This is a living positioning doc. It explains how AgentGuard fits beside other emerging agent-security layers rather than pretending one product should do everything. Last updated: 2026-05-09.
The agent-security market is fragmenting into layers:
- identity and credential control for non-human identities (NHIs)
- MCP governance and tool-access policy
- sandboxing and isolation for untrusted execution
- runtime budget and behavior controls inside the agent process
AgentGuard belongs in the last layer. It is not an NHI broker, an MCP policy engine, or a sandbox. It is the in-process runtime-safety layer that stops loops, retries, timeout overruns, and budget burn while the agent is still running.
That distinction matters because these layers solve different failure modes. Trusted credentials do not stop a retry storm. Tool-governance policy does not kill a stuck loop already running inside the process. A sandbox can contain damage, but it does not enforce a dollar budget or halt a runaway decision flow on its own.
Recent coding-agent incidents make that boundary concrete. CVE-2026-39861 / GHSA-vp62-r36r-9xqp documented a Claude Code sandbox escape where a symlink created inside the sandbox was later followed by an unsandboxed write path, allowing a write outside the workspace.
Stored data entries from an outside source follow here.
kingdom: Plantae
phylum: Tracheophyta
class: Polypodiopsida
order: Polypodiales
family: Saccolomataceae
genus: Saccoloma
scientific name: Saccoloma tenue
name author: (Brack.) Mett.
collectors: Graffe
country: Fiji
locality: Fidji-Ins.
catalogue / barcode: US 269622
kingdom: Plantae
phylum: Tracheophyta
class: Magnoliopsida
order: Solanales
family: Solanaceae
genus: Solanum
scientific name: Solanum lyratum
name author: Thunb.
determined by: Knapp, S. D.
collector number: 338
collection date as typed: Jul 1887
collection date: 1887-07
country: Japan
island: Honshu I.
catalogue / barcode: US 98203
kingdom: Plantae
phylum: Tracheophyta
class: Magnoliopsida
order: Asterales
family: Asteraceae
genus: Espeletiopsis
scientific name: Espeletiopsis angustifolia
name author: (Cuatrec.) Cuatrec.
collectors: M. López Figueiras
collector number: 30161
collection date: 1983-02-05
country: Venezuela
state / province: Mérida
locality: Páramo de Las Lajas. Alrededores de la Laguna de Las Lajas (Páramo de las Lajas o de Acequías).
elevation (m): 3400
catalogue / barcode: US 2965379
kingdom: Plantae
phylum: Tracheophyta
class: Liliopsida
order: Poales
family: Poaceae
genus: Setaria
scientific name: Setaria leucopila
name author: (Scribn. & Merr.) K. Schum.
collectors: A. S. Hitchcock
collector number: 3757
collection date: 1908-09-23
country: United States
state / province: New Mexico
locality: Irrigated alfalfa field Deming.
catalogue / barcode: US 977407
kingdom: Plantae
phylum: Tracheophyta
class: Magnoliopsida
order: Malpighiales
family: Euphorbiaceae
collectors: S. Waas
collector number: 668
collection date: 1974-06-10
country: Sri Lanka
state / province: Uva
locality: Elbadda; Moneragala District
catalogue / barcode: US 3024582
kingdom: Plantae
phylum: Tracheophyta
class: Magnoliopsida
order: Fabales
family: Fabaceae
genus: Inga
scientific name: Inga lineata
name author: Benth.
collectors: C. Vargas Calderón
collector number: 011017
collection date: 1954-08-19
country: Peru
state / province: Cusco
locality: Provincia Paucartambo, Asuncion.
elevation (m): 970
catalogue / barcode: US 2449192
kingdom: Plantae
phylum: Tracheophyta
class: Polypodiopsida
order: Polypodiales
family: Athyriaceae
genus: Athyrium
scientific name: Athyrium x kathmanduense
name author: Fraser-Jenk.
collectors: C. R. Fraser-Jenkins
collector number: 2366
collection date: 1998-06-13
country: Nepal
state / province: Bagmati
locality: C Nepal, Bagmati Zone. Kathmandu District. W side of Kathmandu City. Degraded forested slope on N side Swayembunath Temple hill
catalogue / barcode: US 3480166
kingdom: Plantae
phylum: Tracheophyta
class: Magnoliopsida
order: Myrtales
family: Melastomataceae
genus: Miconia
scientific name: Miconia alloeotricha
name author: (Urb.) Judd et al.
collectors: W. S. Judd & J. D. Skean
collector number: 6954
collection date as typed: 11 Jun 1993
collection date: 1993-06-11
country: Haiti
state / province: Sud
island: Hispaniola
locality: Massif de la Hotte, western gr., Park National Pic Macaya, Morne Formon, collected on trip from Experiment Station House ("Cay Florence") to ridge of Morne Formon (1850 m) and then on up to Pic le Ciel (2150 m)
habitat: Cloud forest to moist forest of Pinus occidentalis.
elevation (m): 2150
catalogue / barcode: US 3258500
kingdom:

AgentGuard does not stop that path traversal. It can still cap the compromised run with budgets, retry limits, timeouts, and trace evidence once the agent process is instrumented.
| Layer | What it controls | Example category | Where AgentGuard fits |
|---|---|---|---|
| Identity / NHI | Which non-human agent, service, or tool invocation is allowed to authenticate and receive credentials | Cloudflare-style NHI / access layer | AgentGuard assumes the agent already has whatever credentials it is allowed to use |
| MCP governance | Which MCP servers, tools, approvals, or policies an agent is allowed to invoke | MCPTotal-style MCP governance layer | AgentGuard can trace outcomes, but it does not own remote MCP policy |
| Isolation / sandbox | What the agent can execute, touch, or escape from at the host/runtime boundary | IronClaw-style isolation layer | AgentGuard does not virtualize or isolate code execution |
| Runtime behavior / budget | Whether the current run is exceeding spend, looping, retrying, timing out, or drifting through risky decision flows | AgentGuard | This is the SDK's core lane |
If you adopt "non-human identity" language, AgentGuard should not claim to be the identity layer. The better framing is:
Once a non-human identity is trusted and issued credentials, AgentGuard is the runtime layer that constrains what that agent can do with them while the run is live.
That keeps the repo aligned with its real architecture:
TracerandAsyncTracerrun in-process- guards raise exceptions immediately
- local JSONL traces and local proof still work with no network access
- MCP remains a read path for traces and incidents, not the enforcement plane
A coding agent gets a valid non-human identity, is allowed to call a small set of MCP tools, and runs inside a sandboxed worker.
Four different failures can still happen:
- The identity layer correctly authenticates the agent, but the agent burns through the run budget with repeated retries.
- MCP governance correctly approves a tool call, but the agent gets stuck in an A-B-A-B tool loop after the call returns.
- The sandbox correctly contains filesystem access, but the agent keeps spawning expensive model turns until the run is no longer economical.
- A managed-agent platform performs scheduled memory refinement, grader passes, or delegated subagent work outside the local process that AgentGuard is tracing.
The first three are AgentGuard failures to prevent. They happen after identity, governance, and isolation have all done their jobs. The fourth is a boundary to document clearly: AgentGuard can enforce the local calls it sees, but provider-managed background phases still need provider-side limits and billing monitoring.
from agentguard import BudgetGuard, LoopGuard, RetryGuard, Tracer
tracer = Tracer(
service="coding-agent",
guards=[
BudgetGuard(max_cost_usd=5.00, warn_at_pct=0.8),
LoopGuard(max_repeats=3),
RetryGuard(max_retries=3),
],
)This is why the SDK wedge remains narrow: runtime behavior control is already a big enough problem without pretending the SDK is the whole agent-security stack.
- We are the runtime budget and behavior layer for coding agents.
- We complement identity, governance, and isolation controls.
- We run where the agent runs: laptop, CI, on-prem, or cloud.
- We are not the credential layer, the sandbox, or the control plane.
The clean positioning is not "AgentGuard versus every other security product." It is "AgentGuard is the runtime layer in a layered agent-security stack."
If Cloudflare-style NHI products answer "who is this agent?", and MCP governance answers "what tools may it invoke?", and sandboxing answers "what can it touch?", AgentGuard answers "should this run keep going right now?"